6. If a standalone (i.e. algorithm only without human-in-the-loop performance) was done

  • Not applicable. This concept applies to AI algorithms, not physical medical devices like surgical gowns.

7. The type of ground truth used (expert consensus, pathology, outcomes data, etc)

  • Performance standards and laboratory test results. For this device, the "ground truth" is established by the specified industry standards (e.g., AAMI PB70 Level 4 for liquid barrier, ASTM1671 for viral penetration, CPSC 1610 for flame resistance, ISO 10993 for biocompatibility). The device's performance is objectively measured against these established-in-standard criteria in a laboratory setting.

8. The sample size for the training set

  • Not applicable. This concept applies to machine learning models, not physical products.

9. How the ground truth for the training set was established

  • Not applicable. This concept applies to machine learning models, not physical products.

§ 878.4040 Surgical apparel.

(a)
Identification. Surgical apparel are devices that are intended to be worn by operating room personnel during surgical procedures to protect both the surgical patient and the operating room personnel from transfer of microorganisms, body fluids, and particulate material.

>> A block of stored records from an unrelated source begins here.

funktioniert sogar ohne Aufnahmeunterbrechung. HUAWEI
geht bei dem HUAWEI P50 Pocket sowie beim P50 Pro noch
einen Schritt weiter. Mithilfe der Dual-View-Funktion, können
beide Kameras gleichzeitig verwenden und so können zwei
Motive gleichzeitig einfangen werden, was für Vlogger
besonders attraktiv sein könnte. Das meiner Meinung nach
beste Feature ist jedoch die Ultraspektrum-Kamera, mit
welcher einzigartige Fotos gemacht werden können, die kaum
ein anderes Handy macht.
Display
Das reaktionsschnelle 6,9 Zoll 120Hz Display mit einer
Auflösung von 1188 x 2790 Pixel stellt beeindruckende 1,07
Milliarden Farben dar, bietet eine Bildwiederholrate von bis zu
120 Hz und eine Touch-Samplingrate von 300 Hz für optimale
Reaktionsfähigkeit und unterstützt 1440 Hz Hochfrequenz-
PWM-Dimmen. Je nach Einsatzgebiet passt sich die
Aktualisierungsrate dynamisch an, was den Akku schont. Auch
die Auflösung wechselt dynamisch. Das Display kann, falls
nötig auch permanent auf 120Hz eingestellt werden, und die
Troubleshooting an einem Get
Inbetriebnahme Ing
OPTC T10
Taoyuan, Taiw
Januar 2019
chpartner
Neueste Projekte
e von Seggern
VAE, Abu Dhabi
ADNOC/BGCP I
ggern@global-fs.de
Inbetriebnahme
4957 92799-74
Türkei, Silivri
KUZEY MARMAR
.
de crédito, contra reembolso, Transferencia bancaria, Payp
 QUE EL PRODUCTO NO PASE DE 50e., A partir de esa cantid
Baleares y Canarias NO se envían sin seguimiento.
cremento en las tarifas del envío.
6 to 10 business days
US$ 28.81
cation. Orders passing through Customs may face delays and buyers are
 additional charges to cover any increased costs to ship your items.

Examples include surgical caps, hoods, masks, gowns, operating room shoes and shoe covers, and isolation masks and gowns. Surgical suits and dresses, commonly known as scrub suits, are excluded.(b)
Classification. (1) Class II (special controls) for surgical gowns and surgical masks. A surgical N95 respirator or N95 filtering facepiece respirator is not exempt if it is intended to prevent specific diseases or infections, or it is labeled or otherwise represented as filtering surgical smoke or plumes, filtering specific amounts of viruses or bacteria, reducing the amount of and/or killing viruses, bacteria, or fungi, or affecting allergenicity, or it contains coating technologies unrelated to filtration (e.g., to reduce and or kill microorganisms). Surgical N95 respirators and N95 filtering facepiece respirators are exempt from the premarket notification procedures in subpart E of part 807 of this chapter subject to § 878.9, and the following conditions for exemption:(i) The user contacting components of the device must be demonstrated to be biocompatible.
(ii) Analysis and nonclinical testing must:
(A) Characterize flammability and be demonstrated to be appropriate for the intended environment of use; and
(B) Demonstrate the ability of the device to resist penetration by fluids, such as blood and body fluids, at a velocity consistent with the intended use of the device.
(iii) NIOSH approved under its regulation.
(2) Class I (general controls) for surgical apparel other than surgical gowns and surgical masks. The class I device is exempt from the premarket notification procedures in subpart E of part 807 of this chapter subject to § 878.9.